Commander: How could you do this to me? Who are you that you could do this?
Spock: First Officer of the Enterprise.
[She slaps him]
Spock: [Unflinching] What is your present mode of execution?

Two technical notes: First, the Enterprise here goes Warp 9, which should blow the ship up. Second, this episode features a lot of beaming onto and off of shielded ships, which should be impossible.

Grade

D

The Balance of Terror

Balance of Terror (Memory Alpha; HD Video) is the first episode to show the Romulans and the first to show space combat. It feels much more like a modern-day show, with a brisk pace, action, and a serious B-Plot. It is easily the best episode since The Naked Time.

My friend Gabe talks about his racial sensitivity class at work being taught using a Star Trek episode, and this is that episode. Here the Enterprise crew gets humanity’s first glimpse of the Romulans, and to their surprise, they look like Spock. In the episode this causes all sorts of suspicions, and I can see how it would inform a good class, because that’s exactly what it’s supposed to do.

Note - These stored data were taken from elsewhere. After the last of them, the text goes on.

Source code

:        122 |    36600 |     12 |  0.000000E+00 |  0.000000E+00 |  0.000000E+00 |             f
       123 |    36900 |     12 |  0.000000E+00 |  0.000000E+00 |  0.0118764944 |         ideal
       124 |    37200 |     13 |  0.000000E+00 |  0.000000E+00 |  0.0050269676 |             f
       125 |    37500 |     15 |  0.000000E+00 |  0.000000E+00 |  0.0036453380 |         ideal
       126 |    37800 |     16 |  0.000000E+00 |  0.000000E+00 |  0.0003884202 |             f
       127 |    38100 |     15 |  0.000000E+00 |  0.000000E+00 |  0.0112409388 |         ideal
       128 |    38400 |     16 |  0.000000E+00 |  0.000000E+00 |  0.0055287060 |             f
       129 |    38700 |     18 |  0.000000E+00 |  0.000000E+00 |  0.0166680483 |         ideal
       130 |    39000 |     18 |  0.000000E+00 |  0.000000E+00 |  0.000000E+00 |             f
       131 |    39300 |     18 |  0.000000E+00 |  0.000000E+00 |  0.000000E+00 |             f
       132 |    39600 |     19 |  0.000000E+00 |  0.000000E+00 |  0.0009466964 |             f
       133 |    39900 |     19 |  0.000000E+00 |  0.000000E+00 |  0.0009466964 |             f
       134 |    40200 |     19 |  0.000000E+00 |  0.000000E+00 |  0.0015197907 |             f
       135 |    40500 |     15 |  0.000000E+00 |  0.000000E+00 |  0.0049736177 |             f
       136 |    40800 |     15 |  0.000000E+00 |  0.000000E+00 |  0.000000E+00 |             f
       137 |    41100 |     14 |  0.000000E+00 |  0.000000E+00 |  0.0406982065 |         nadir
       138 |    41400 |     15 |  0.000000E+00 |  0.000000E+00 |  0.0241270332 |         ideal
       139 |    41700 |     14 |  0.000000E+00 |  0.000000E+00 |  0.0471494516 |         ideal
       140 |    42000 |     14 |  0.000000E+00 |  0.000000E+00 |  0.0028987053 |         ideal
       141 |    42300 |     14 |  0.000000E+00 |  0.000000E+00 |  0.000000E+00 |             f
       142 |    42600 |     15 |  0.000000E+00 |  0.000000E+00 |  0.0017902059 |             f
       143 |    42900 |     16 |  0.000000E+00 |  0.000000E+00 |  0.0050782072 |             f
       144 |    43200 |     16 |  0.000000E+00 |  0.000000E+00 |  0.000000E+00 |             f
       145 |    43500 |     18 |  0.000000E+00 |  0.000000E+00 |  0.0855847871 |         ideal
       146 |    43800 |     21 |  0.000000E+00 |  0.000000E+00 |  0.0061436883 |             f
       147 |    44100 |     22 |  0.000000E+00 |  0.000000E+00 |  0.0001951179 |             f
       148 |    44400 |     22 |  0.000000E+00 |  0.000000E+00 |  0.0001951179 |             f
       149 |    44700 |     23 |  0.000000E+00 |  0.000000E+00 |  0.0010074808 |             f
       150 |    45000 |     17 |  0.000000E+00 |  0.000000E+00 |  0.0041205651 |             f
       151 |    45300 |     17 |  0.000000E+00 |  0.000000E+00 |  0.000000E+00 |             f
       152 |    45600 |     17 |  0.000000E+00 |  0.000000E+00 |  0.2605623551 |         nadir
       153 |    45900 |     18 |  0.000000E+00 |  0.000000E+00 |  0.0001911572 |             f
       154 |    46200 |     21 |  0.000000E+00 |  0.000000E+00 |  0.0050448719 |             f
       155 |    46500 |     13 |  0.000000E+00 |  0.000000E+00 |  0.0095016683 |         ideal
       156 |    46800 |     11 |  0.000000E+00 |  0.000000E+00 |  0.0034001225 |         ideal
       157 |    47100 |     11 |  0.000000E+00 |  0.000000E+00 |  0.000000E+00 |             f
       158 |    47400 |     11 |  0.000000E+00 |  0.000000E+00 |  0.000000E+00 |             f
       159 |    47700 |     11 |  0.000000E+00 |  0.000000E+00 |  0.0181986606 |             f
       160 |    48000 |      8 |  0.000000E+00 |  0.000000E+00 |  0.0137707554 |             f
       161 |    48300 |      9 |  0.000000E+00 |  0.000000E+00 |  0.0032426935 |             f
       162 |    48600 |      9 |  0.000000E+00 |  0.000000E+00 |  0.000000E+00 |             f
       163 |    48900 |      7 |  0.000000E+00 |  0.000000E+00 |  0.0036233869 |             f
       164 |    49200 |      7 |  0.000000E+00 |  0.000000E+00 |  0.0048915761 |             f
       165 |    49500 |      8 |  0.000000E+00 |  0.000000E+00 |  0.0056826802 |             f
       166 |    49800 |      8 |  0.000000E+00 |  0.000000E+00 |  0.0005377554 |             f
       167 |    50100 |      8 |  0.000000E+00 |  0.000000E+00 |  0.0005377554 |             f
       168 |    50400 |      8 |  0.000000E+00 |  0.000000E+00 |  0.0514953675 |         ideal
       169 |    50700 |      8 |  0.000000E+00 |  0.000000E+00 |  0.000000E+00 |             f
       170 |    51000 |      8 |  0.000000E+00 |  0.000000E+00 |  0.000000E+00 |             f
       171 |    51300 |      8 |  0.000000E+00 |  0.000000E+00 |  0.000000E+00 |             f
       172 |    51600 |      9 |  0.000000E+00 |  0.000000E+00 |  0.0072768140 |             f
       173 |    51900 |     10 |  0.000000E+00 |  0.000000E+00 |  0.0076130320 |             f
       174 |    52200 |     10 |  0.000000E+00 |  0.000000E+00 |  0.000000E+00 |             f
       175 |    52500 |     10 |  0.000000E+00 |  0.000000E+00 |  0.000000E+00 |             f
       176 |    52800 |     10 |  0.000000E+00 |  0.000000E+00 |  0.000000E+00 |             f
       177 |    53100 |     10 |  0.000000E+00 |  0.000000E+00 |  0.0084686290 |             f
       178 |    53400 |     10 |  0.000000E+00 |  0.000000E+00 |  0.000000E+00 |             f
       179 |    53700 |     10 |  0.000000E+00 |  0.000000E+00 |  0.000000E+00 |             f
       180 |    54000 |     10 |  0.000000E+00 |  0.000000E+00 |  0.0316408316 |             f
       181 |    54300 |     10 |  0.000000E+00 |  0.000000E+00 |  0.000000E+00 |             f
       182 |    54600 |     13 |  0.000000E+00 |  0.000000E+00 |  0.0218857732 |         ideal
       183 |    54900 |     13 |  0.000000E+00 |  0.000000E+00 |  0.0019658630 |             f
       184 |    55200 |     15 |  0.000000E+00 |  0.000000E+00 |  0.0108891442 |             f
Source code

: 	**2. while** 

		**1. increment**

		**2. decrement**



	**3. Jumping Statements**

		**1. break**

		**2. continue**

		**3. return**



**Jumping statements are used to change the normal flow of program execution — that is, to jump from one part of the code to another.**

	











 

But better is that the Romulans are treated as a worthy enemy. They are not the usual mad scientist or creepy weirdos; they are a race of honorable warriors who follow a call of duty, much like the TNG representation of the Klingons.

The episode proper is a chase with fight scenes interspersed throughout. There are tactics and tricks and discoveries, and it’s got a nice rising tension.

But what made it really good was the B-Plot, about two crewmen whose wedding Kirk is to officiate. Their story adds a new humanity to the crew of the Enterprise beyond just the command staff, and makes you remember that there’s over 400 people aboard.